Keeping every word the same, return the listing from its first line until the line holding "Kasia Jonaczyk. Postanowiłem jej zadać" has been returned as well.

[Start of Attachment]

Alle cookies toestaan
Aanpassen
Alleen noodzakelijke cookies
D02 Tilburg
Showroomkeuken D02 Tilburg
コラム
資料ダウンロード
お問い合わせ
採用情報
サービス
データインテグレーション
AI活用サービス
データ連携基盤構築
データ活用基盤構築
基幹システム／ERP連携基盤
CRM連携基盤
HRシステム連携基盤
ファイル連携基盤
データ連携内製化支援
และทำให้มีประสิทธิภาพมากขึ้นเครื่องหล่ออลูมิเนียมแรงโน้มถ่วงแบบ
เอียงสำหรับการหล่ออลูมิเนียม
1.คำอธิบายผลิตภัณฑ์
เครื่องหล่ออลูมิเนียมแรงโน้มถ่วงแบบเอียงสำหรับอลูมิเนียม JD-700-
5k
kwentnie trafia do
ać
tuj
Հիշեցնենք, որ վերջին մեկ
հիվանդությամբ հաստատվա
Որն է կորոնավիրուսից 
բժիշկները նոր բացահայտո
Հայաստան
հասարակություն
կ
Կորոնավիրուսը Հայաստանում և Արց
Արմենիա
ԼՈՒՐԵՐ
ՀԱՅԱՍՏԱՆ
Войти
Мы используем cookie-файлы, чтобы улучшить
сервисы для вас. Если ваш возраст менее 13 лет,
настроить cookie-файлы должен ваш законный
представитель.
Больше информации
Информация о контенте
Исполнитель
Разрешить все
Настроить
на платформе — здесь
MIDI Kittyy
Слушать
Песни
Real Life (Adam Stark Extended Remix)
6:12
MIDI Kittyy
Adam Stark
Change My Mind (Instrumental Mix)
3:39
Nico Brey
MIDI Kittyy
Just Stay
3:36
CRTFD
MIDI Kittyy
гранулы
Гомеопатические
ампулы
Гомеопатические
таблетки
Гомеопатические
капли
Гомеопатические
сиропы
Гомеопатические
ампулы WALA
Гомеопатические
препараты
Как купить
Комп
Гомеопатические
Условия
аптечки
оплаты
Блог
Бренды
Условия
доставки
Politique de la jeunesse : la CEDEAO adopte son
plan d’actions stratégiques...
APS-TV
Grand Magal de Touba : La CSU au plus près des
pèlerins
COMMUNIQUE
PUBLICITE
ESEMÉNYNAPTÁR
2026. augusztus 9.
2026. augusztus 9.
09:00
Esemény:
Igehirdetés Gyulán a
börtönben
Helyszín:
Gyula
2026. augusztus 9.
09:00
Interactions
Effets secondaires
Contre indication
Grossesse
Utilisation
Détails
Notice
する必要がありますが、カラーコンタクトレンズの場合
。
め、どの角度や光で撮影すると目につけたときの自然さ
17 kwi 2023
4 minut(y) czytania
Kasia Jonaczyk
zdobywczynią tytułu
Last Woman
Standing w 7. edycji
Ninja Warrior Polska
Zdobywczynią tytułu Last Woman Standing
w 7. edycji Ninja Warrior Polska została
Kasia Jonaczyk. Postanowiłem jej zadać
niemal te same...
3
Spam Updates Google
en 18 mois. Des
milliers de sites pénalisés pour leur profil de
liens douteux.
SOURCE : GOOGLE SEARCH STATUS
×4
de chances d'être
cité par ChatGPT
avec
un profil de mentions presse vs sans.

[End of Attachment]

OUTPUT OF THE TASK:
Alle cookies toestaan
Aanpassen
Alleen noodzakelijke cookies
D02 Tilburg
Showroomkeuken D02 Tilburg
コラム
資料ダウンロード
お問い合わせ
採用情報
サービス
データインテグレーション
AI活用サービス
データ連携基盤構築
データ活用基盤構築
基幹システム／ERP連携基盤
CRM連携基盤
HRシステム連携基盤
ファイル連携基盤
データ連携内製化支援
และทำให้มีประสิทธิภาพมากขึ้นเครื่องหล่ออลูมิเนียมแรงโน้มถ่วงแบบ
เอียงสำหรับการหล่ออลูมิเนียม
1.คำอธิบายผลิตภัณฑ์
เครื่องหล่ออลูมิเนียมแรงโน้มถ่วงแบบเอียงสำหรับอลูมิเนียม JD-700-
5k
kwentnie trafia do
ać
tuj
Հիշեցնենք, որ վերջին մեկ
հիվանդությամբ հաստատվա
Որն է կորոնավիրուսից 
բժիշկները նոր բացահայտո
Հայաստան
հասարակություն
կ
Կորոնավիրուսը Հայաստանում և Արց
Արմենիա
ԼՈՒՐԵՐ
ՀԱՅԱՍՏԱՆ
Войти
Мы используем cookie-файлы, чтобы улучшить
сервисы для вас. Если ваш возраст менее 13 лет,
настроить cookie-файлы должен ваш законный
представитель.
Больше информации
Информация о контенте
Исполнитель
Разрешить все
Настроить
на платформе — здесь
MIDI Kittyy
Слушать
Песни
Real Life (Adam Stark Extended Remix)
6:12
MIDI Kittyy
Adam Stark
Change My Mind (Instrumental Mix)
3:39
Nico Brey
MIDI Kittyy
Just Stay
3:36
CRTFD
MIDI Kittyy
гранулы
Гомеопатические
ампулы
Гомеопатические
таблетки
Гомеопатические
капли
Гомеопатические
сиропы
Гомеопатические
ампулы WALA
Гомеопатические
препараты
Как купить
Комп
Гомеопатические
Условия
аптечки
оплаты
Блог
Бренды
Условия
доставки
Politique de la jeunesse : la CEDEAO adopte son
plan d’actions stratégiques...
APS-TV
Grand Magal de Touba : La CSU au plus près des
pèlerins
COMMUNIQUE
PUBLICITE
ESEMÉNYNAPTÁR
2026. augusztus 9.
2026. augusztus 9.
09:00
Esemény:
Igehirdetés Gyulán a
börtönben
Helyszín:
Gyula
2026. augusztus 9.
09:00
Interactions
Effets secondaires
Contre indication
Grossesse
Utilisation
Détails
Notice
する必要がありますが、カラーコンタクトレンズの場合
。
め、どの角度や光で撮影すると目につけたときの自然さ
17 kwi 2023
4 minut(y) czytania
Kasia Jonaczyk
zdobywczynią tytułu
Last Woman
Standing w 7. edycji
Ninja Warrior Polska
Zdobywczynią tytułu Last Woman Standing
w 7. edycji Ninja Warrior Polska została
Kasia Jonaczyk. Postanowiłem jej zadać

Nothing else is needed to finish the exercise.